LivingArts: Seeing Ourselves

“We are in a blessed moment of history,” said Joseph Boyden last month while hosting Celebrating Canada’s Indigenous Writers at the Toronto Reference Library. “Our royalty is still with us,” he said, motioning toward the other two writers on the stage — Thomas King and Lee Maracle. King and Maracle were the guests of honour at this evening of celebration which was part of the 7th annual Indigenous Writers Gathering.

Boyden, King, and Maracle shared many anecdotes about their experiences as writers, especially as Indigenous writers, but there’s one anecdote that stands out to me above the others. Thomas King, who told the crowd of 500 that he tends to be a “painfully private person,” was often quiet, shifting the focus to the other writers in the room; however, when he spoke, he spoke with great power.

King told the audience about House Made of Dawn, a 1968 novel by Native American author N. Scott Momaday, which won the 1969 Pulitzer Prize for Fiction. King spoke not of the book’s content, but of the impact of seeing an Indigenous writer receive international acclaim. King spoke of the “little wee bookshelf” he filled with writing by other Indigenous authors to support their work.

“I had to build a bigger bookcase [as most Indigenous authors published books],” he said. “Then I had a room.” Eventually, he couldn’t keep up. King is encouraged by today’s climate, and he’s excited about the voices to come. “Get ready,” he said. “I won’t be around to see it, but I can imagine it in my head.”

As a child, I took seeing myself reflected in the books I read for granted. I still do, but I’m far more conscious of it when I choose books to read.

The book I’m reading now — Look Out for the Fitzgerald-Trouts by Esta Spalding — is for young adults, and, as Spalding shares in her author’s note, was written from a desire to write a book that reflects experiences not often seen in children’s books.

“… It was strange to realize — as I became a more mature reader — that there were very few books that looked or felt like my world,” Spalding writes. “They all seemed to take place in cities or suburbs and to involve families much more traditional than my own."

I recently interviewed Jael Richardson, author of the new picture book The Stone Thrower, for an upcoming issue of Hamilton Magazine, and she spoke to the importance of diverse picture books. Richardson recently launched the Festival of Literary Diversity (The FOLD), which has a mission of creating a vibrant community of readers and writers by celebrating diverse authors and literature. (The inaugural festival took place in Brampton’s downtown core in May).

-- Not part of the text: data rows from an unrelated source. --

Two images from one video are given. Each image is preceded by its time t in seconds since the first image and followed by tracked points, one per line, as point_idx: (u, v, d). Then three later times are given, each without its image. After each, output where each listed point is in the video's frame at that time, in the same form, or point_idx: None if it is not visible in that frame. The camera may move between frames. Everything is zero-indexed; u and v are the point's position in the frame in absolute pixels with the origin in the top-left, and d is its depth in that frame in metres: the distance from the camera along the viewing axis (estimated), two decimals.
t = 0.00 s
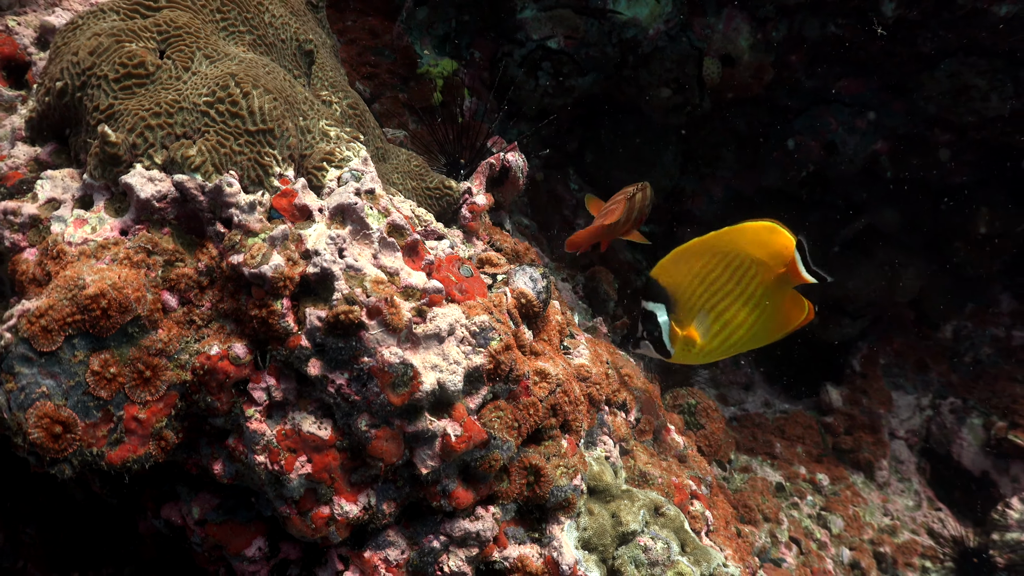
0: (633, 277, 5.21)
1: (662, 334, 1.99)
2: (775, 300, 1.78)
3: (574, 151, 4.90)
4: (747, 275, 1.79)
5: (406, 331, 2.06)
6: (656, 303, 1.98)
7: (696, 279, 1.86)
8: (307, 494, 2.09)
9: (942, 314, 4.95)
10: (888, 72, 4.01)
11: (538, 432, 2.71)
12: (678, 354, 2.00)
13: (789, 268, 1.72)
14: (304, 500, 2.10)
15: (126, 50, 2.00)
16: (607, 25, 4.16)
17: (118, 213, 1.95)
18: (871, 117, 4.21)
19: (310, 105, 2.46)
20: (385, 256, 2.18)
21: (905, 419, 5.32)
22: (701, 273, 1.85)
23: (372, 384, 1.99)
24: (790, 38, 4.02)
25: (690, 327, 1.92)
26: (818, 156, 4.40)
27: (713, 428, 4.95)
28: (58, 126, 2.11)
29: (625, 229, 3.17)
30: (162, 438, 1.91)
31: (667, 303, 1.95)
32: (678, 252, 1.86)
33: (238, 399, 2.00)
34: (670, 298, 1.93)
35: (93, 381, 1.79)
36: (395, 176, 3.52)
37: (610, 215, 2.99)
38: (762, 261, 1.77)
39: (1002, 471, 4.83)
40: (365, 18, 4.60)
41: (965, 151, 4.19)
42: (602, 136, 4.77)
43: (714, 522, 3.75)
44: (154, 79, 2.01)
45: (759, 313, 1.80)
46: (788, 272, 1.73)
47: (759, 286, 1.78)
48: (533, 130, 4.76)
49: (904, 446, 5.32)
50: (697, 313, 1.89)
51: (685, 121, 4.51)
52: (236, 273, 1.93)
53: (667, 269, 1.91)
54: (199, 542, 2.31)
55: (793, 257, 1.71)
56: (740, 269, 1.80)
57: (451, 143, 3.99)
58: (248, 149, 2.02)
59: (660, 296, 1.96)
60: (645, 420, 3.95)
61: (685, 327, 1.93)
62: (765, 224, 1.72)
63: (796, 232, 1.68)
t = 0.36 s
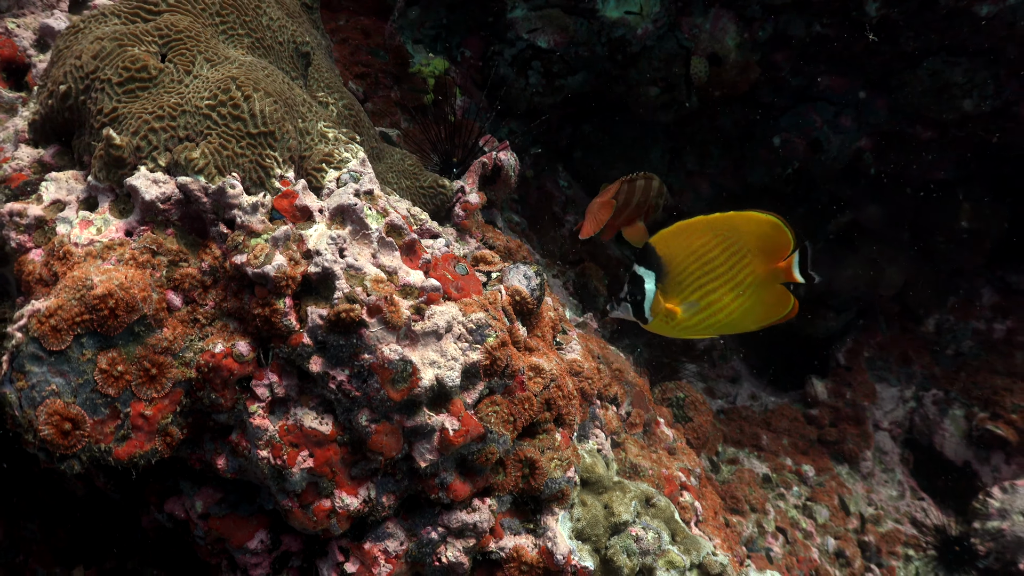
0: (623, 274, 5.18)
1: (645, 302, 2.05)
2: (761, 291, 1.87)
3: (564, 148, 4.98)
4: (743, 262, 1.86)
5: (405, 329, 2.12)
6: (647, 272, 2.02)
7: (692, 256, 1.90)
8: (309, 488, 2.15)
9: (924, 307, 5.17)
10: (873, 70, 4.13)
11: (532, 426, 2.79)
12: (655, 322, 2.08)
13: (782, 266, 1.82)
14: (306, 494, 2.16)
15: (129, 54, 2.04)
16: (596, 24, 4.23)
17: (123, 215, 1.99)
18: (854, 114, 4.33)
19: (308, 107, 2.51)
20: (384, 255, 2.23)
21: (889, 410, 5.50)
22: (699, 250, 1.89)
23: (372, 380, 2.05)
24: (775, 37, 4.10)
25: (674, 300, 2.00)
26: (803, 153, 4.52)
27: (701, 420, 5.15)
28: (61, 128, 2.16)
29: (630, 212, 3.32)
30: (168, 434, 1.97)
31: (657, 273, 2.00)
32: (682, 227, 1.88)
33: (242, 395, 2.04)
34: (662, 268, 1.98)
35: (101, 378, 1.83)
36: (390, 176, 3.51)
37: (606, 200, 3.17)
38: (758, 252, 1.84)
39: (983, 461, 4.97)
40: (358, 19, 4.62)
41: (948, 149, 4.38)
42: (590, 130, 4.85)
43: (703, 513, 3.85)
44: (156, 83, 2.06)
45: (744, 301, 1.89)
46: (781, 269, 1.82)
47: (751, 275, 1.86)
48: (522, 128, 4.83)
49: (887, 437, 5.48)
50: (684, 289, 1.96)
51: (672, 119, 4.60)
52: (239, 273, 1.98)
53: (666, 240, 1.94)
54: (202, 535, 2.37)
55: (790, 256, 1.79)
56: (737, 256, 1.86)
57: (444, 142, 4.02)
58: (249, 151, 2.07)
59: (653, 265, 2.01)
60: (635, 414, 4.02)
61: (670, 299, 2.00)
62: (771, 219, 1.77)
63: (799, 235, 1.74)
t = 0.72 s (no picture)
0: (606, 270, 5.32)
1: (628, 282, 2.08)
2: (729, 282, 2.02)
3: (550, 147, 5.14)
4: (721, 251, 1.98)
5: (397, 323, 2.17)
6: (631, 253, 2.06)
7: (678, 241, 1.99)
8: (304, 478, 2.22)
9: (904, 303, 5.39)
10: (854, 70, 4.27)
11: (521, 418, 2.87)
12: (631, 303, 2.12)
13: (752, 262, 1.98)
14: (301, 484, 2.23)
15: (126, 55, 2.10)
16: (581, 24, 4.31)
17: (121, 212, 2.04)
18: (835, 113, 4.50)
19: (301, 107, 2.57)
20: (377, 251, 2.29)
21: (869, 403, 5.69)
22: (683, 236, 1.98)
23: (366, 373, 2.11)
24: (758, 38, 4.23)
25: (655, 283, 2.06)
26: (786, 151, 4.69)
27: (684, 413, 5.31)
28: (60, 127, 2.22)
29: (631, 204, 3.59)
30: (166, 426, 2.02)
31: (642, 254, 2.04)
32: (669, 210, 1.97)
33: (238, 388, 2.11)
34: (646, 250, 2.03)
35: (102, 372, 1.88)
36: (380, 174, 3.56)
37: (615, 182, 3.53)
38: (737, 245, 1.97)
39: (960, 453, 5.22)
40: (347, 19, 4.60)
41: (928, 147, 4.50)
42: (577, 130, 4.99)
43: (687, 503, 3.98)
44: (153, 83, 2.11)
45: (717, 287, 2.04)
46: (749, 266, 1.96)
47: (725, 265, 2.00)
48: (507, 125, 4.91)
49: (867, 430, 5.65)
50: (667, 272, 2.04)
51: (657, 116, 4.71)
52: (236, 269, 2.03)
53: (654, 223, 1.99)
54: (198, 525, 2.42)
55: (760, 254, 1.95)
56: (717, 245, 1.98)
57: (433, 140, 4.07)
58: (245, 150, 2.12)
59: (639, 246, 2.04)
60: (621, 407, 4.08)
61: (652, 281, 2.06)
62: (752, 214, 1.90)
63: (775, 239, 1.88)
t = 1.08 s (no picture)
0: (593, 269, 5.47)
1: (620, 284, 2.18)
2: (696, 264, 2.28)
3: (538, 145, 5.12)
4: (696, 243, 2.20)
5: (390, 316, 2.24)
6: (624, 256, 2.16)
7: (666, 241, 2.13)
8: (298, 468, 2.27)
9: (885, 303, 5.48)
10: (834, 73, 4.39)
11: (510, 410, 2.94)
12: (619, 300, 2.26)
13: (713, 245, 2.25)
14: (295, 474, 2.28)
15: (125, 53, 2.15)
16: (569, 26, 4.39)
17: (121, 207, 2.09)
18: (817, 115, 4.62)
19: (296, 105, 2.62)
20: (370, 246, 2.36)
21: (850, 401, 5.98)
22: (669, 236, 2.13)
23: (360, 364, 2.18)
24: (742, 40, 4.34)
25: (642, 281, 2.20)
26: (768, 151, 4.82)
27: (670, 409, 5.44)
28: (59, 123, 2.28)
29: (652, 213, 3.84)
30: (164, 416, 2.07)
31: (634, 257, 2.15)
32: (659, 211, 2.09)
33: (234, 379, 2.15)
34: (639, 254, 2.14)
35: (102, 362, 1.93)
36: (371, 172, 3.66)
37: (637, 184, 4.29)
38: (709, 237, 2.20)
39: (939, 449, 5.45)
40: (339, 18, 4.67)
41: (906, 150, 4.67)
42: (562, 129, 4.98)
43: (672, 495, 4.10)
44: (151, 80, 2.16)
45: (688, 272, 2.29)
46: (709, 247, 2.22)
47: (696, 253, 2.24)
48: (494, 127, 4.98)
49: (848, 426, 5.94)
50: (652, 268, 2.19)
51: (644, 118, 4.77)
52: (233, 263, 2.08)
53: (647, 229, 2.10)
54: (193, 514, 2.47)
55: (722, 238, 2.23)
56: (693, 238, 2.19)
57: (422, 139, 4.22)
58: (242, 146, 2.17)
59: (632, 249, 2.15)
60: (608, 401, 4.19)
61: (640, 280, 2.20)
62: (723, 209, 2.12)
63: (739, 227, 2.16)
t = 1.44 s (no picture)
0: (582, 269, 5.62)
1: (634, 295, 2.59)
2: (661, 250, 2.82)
3: (527, 149, 5.28)
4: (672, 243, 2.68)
5: (386, 308, 2.28)
6: (641, 272, 2.54)
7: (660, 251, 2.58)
8: (296, 457, 2.32)
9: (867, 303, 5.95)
10: (820, 78, 4.58)
11: (503, 402, 3.02)
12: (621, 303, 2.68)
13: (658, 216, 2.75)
14: (293, 463, 2.33)
15: (126, 51, 2.23)
16: (558, 30, 4.46)
17: (122, 200, 2.14)
18: (802, 119, 4.82)
19: (293, 103, 2.69)
20: (366, 240, 2.41)
21: (835, 399, 6.15)
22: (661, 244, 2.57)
23: (357, 355, 2.22)
24: (728, 46, 4.49)
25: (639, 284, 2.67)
26: (752, 154, 4.99)
27: (657, 407, 5.52)
28: (60, 119, 2.35)
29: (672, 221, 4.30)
30: (165, 405, 2.11)
31: (645, 266, 2.56)
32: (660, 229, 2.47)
33: (234, 369, 2.20)
34: (651, 264, 2.55)
35: (105, 351, 1.97)
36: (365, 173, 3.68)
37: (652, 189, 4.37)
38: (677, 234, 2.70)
39: (923, 447, 5.51)
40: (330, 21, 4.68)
41: (888, 153, 4.96)
42: (551, 133, 5.17)
43: (661, 488, 4.15)
44: (152, 77, 2.24)
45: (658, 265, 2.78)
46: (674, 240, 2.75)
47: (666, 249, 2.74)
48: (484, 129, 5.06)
49: (834, 425, 6.05)
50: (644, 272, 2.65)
51: (631, 121, 4.95)
52: (233, 255, 2.13)
53: (657, 244, 2.48)
54: (192, 504, 2.52)
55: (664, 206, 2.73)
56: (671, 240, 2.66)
57: (414, 141, 4.19)
58: (242, 142, 2.24)
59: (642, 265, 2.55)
60: (597, 395, 4.26)
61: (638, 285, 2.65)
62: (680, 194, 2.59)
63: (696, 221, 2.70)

I won’t spoil my Hamilton Magazine piece, but I’ll leave you with a quote from Richardson that didn’t make the cut: “It means so much for a kid to see an author from their community, writing about how much they like themselves and how proud they are of their heritage. It’s a small way to counter all the negative things a kid will hear about themselves growing up if they don’t fit into the very narrow boxes that are used to define them when they are far too young to take that on.”